**PROBLEM TO WORK ON:** Write the number of lines in the material below that contain "font", with no other words.

=-=-=-=-=

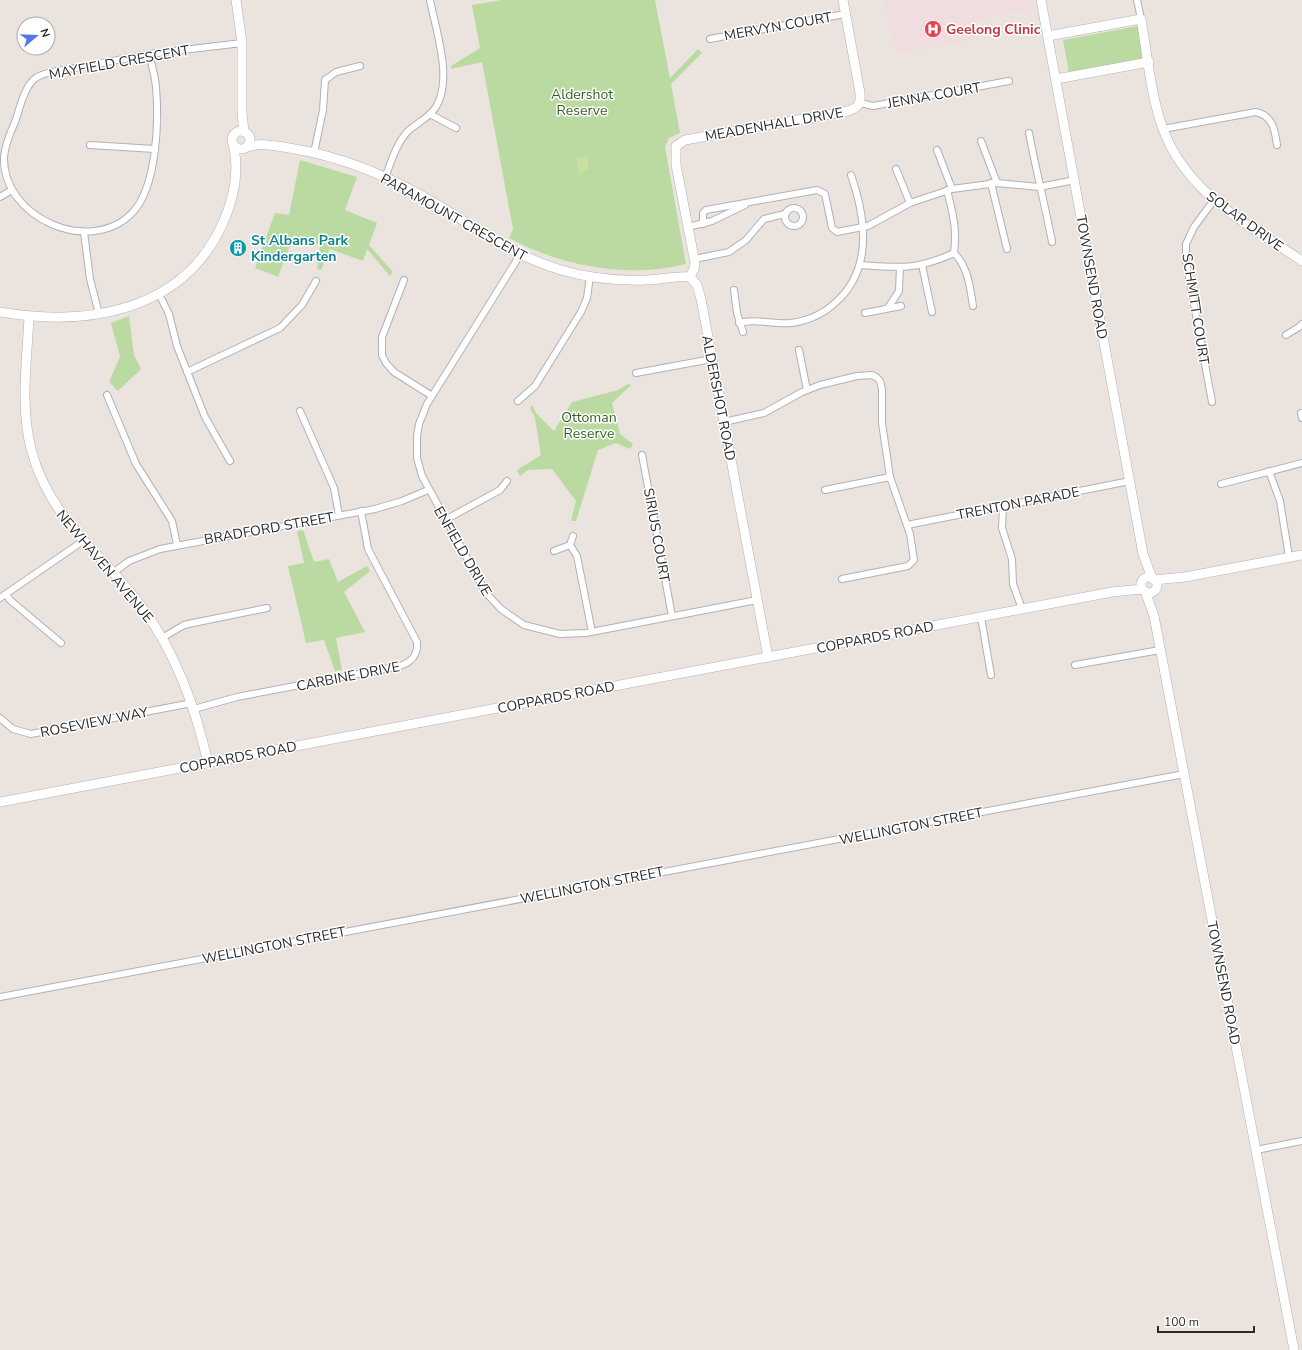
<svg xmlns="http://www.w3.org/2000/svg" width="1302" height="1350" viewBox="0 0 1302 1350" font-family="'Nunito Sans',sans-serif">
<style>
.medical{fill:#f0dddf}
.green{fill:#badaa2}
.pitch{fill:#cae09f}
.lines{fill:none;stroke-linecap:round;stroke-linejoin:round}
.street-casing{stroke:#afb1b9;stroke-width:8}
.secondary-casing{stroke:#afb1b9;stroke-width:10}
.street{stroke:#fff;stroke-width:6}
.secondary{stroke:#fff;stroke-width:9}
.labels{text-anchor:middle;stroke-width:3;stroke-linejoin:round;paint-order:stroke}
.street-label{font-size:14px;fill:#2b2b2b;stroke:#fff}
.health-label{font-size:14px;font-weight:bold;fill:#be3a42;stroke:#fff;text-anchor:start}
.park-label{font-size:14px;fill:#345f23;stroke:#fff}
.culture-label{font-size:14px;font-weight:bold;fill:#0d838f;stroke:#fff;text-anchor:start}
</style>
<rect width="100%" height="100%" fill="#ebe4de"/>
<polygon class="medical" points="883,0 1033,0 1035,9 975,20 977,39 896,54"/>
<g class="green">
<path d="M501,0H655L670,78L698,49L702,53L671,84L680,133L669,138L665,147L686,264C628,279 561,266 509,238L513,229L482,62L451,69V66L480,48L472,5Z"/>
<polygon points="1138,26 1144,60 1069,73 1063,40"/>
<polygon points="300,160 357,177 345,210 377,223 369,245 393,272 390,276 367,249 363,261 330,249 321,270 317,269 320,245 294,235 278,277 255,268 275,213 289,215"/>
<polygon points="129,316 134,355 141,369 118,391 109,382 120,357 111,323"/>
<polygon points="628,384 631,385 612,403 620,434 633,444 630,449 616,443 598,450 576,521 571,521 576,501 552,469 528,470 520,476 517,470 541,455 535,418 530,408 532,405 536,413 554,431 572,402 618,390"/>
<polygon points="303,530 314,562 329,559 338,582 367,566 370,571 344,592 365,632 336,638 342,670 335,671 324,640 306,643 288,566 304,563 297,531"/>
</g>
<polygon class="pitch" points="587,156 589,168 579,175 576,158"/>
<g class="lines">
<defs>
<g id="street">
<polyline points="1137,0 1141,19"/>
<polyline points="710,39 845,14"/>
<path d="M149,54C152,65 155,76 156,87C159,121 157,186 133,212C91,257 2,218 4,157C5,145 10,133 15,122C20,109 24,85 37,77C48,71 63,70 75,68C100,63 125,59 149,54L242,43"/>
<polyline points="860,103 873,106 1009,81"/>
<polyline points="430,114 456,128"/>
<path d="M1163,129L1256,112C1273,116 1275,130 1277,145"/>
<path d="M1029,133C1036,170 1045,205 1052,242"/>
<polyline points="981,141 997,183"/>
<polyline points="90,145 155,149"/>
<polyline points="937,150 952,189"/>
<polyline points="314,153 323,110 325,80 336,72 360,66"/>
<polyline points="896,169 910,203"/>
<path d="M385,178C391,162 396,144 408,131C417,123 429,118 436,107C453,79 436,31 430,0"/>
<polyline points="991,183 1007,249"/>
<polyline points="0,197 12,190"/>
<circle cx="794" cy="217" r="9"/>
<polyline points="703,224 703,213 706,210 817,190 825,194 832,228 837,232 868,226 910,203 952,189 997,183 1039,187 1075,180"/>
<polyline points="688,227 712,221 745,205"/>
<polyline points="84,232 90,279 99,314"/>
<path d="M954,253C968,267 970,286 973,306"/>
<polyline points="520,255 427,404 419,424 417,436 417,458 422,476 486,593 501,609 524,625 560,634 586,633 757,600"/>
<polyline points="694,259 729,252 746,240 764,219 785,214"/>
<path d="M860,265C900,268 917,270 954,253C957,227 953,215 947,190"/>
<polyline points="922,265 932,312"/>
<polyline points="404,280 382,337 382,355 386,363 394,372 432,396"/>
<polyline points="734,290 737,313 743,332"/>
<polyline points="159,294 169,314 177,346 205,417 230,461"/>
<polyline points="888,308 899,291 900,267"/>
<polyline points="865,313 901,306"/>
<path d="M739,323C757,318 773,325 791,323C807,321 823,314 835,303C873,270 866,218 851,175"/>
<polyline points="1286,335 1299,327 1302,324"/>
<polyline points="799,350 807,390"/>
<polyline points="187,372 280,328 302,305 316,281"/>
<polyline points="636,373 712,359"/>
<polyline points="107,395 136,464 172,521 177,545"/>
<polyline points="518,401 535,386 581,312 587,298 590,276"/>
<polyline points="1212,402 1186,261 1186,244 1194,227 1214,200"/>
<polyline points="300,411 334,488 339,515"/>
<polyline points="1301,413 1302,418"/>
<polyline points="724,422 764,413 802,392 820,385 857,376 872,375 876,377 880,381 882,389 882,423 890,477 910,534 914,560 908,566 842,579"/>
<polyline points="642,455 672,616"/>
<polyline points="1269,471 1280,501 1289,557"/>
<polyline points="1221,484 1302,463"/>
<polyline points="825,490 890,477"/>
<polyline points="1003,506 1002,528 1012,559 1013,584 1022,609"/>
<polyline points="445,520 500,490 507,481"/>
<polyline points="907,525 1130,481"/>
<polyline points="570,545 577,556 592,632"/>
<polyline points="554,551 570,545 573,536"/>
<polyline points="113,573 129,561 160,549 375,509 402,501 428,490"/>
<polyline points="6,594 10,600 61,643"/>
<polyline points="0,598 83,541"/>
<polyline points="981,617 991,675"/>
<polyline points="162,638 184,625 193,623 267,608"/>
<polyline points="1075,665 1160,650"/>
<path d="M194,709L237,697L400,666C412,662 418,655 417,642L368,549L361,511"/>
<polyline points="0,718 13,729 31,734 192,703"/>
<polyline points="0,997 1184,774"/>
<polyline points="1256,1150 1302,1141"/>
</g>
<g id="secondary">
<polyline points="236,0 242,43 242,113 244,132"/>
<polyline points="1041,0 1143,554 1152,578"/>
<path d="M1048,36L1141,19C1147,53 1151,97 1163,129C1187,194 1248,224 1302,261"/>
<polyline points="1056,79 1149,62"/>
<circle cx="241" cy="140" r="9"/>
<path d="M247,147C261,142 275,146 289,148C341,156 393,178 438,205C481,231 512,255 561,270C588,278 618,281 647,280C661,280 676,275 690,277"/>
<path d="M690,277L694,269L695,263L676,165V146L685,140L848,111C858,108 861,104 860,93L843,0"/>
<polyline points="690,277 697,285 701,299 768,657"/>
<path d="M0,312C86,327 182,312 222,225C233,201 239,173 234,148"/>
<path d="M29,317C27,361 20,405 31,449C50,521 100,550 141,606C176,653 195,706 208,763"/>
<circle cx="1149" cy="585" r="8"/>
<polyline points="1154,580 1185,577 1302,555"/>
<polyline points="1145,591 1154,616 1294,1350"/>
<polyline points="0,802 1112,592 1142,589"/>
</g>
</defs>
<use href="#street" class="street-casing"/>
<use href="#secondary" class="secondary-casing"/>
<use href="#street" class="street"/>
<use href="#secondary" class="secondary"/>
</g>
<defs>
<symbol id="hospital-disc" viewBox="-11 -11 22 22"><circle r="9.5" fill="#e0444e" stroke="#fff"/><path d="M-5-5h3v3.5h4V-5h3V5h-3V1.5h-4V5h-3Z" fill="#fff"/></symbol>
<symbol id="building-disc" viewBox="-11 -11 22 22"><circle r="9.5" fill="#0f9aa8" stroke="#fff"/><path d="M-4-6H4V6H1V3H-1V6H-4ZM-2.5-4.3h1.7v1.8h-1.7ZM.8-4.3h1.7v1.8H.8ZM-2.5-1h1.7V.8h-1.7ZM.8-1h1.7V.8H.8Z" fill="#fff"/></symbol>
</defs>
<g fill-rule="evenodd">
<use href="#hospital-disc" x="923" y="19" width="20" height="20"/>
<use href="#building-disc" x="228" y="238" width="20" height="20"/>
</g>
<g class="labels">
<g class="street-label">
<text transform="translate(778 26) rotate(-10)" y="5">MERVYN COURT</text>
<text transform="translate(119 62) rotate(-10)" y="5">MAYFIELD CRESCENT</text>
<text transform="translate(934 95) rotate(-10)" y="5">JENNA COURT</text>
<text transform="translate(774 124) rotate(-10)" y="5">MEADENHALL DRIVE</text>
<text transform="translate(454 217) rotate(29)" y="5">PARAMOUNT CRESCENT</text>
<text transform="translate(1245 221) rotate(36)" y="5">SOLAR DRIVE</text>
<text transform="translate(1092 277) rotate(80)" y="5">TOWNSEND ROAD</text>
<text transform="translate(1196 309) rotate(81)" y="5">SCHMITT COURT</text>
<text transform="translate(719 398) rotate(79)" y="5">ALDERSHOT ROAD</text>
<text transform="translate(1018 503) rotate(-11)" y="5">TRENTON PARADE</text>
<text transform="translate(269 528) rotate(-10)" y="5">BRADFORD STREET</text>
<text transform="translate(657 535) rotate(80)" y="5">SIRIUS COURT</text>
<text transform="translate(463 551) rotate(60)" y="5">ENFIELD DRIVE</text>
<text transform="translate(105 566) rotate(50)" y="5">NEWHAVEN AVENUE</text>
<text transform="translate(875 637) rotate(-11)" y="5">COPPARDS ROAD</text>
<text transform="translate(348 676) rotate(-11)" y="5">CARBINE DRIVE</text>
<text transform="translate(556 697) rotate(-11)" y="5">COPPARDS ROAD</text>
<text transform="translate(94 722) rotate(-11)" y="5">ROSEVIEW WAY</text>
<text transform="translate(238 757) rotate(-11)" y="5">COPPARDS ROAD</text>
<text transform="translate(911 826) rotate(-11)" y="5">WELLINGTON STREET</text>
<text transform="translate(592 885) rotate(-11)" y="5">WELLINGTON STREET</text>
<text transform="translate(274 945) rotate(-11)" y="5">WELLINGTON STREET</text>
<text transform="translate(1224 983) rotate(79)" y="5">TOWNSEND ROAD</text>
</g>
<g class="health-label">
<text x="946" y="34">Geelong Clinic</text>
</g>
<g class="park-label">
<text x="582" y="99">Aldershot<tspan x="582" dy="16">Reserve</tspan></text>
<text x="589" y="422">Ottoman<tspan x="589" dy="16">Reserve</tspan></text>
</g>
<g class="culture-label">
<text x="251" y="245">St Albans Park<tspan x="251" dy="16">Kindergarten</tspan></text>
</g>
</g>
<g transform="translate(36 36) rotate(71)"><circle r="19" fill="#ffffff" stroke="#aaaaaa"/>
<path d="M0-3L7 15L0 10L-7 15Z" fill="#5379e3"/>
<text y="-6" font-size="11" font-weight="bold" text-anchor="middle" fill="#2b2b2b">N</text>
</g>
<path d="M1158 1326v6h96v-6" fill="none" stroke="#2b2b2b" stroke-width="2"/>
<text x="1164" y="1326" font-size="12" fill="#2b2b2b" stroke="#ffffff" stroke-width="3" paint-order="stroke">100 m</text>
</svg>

=-=-=-=-=

**YOUR SOLUTION:** 7